Dokumen Sumber:

******

Penggemar film spionase atau mata-mata semacam James Bond, Mission Impossible, Jason Bourne, hingga Kingsman, wajib mendatangi German Spy Museum (Deutsches Spionagemuseum).
Museum yang berada di area Potsdamer Platz, Berlin, Jerman ini, selain memberikan pengetahuan dan sejarah tentang dunia mata-mata, juga menawarkan pengalaman yang membuat pengunjung seakan-akan menjadi mata-mata atau agen rahasia.
Sejarah Singkat German Spy Museum
Jerman, terutama Berlin, memang cocok mengukuhkan diri menjadi ibu kota mata-mata, apalagi menilik sejarah perang dunia dan perang dingin.
Dunia mata-mata memang dekat dengan dunia perang, karena itu, setelah perang berakhir, banyak benda dan cerita sejarah menarik tentang mata-mata yang bisa dibagikan dan dipamerkan ke publik.
Museum ini pertama kali dibuka pada 19 September 2015 dengan nama The Spy Museum Berlin, lalu berganti nama menjadi German Spy Museum pada 29 Juli 2016.
Inspirasi museum ini didapat oleh pendiri museum, jurnalis Franz-Michael Günther, dari peristiwa pertukaran sandera di Jembatan Glienicker, perbatasan Berlin Barat dan Jerman Timur.
Peristiwa ini juga menjadi inspirasi film Bridges of Spies yang dibintangi oleh Tom Hanks.
Yang menariknya lagi, setelah menimbang beberapa lokasi pembangunan museum, akhirnya dipilih lah lokasi yang sekarang, di Leipziger Platz, yang dulunya kawasan “death strip“, kawasan yang tidak boleh dilewati manusia karena berada di tengah pembatas tembok Berlin sisi dalam dan sisi luar.
Selain lokasinya yang bersejarah, museum ini juga dekat dengan kawasan turis lain seperti Brandenburger Tor dan Potsdamer Platz.
Mengunjungi German Spy Museum
Kami mengunjungi museum seluas 3.000 M2 ini pada 20 April 2019, dengan membeli tiket masuk seharga 12€ per orang.
Selain membeli di loket, tiket masuk juga bisa dibeli secara online melalui situs German Spy Museum.
Tiket masuknya sungguh menarik, dengan tulisan “burn after visiting” memberi kesan seakan-akan kami akan melakukan sebuah misi rahasia.
Di pintu masuk, terlihat beberapa pajangan kamera CCTV, lengkap dengan beberapa monitor yang menampilkan video dari berbagai rekaman CCTV hingga video anonymous manifesto lengkap dengan topeng Guy Fawkes.
Untuk masuk ke dalam museum, saya harus memindai kode QR yang ada di tiket, lalu saya masuk ke tabung pemindai badan seperti di bandara.

******

Data Tersedia:

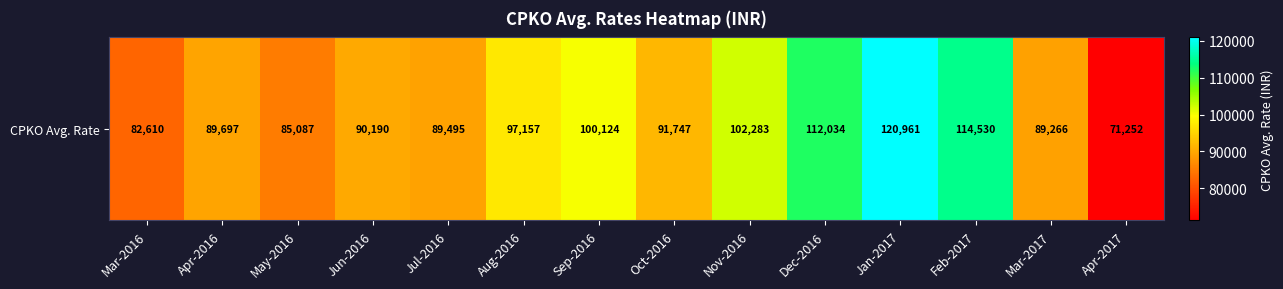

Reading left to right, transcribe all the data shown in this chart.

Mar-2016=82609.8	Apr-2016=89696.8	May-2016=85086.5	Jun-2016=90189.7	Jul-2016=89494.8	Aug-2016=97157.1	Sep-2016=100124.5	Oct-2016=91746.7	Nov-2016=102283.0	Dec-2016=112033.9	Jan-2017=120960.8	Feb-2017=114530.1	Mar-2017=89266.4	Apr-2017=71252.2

******

Tujuan Tugas:
Sunting teks tentang German Spy Museum dengan menuliskan kembali bagiannya, mulai dari "Museum yang berada" dan terus sampai "dipamerkan ke publik.", lalu ganti "ibu kota" dengan "pusat".

Jawaban Tugas:
Museum yang berada di area Potsdamer Platz, Berlin, Jerman ini, selain memberikan pengetahuan dan sejarah tentang dunia mata-mata, juga menawarkan pengalaman yang membuat pengunjung seakan-akan menjadi mata-mata atau agen rahasia.
Sejarah Singkat German Spy Museum
Jerman, terutama Berlin, memang cocok mengukuhkan diri menjadi pusat mata-mata, apalagi menilik sejarah perang dunia dan perang dingin.
Dunia mata-mata memang dekat dengan dunia perang, karena itu, setelah perang berakhir, banyak benda dan cerita sejarah menarik tentang mata-mata yang bisa dibagikan dan dipamerkan ke publik.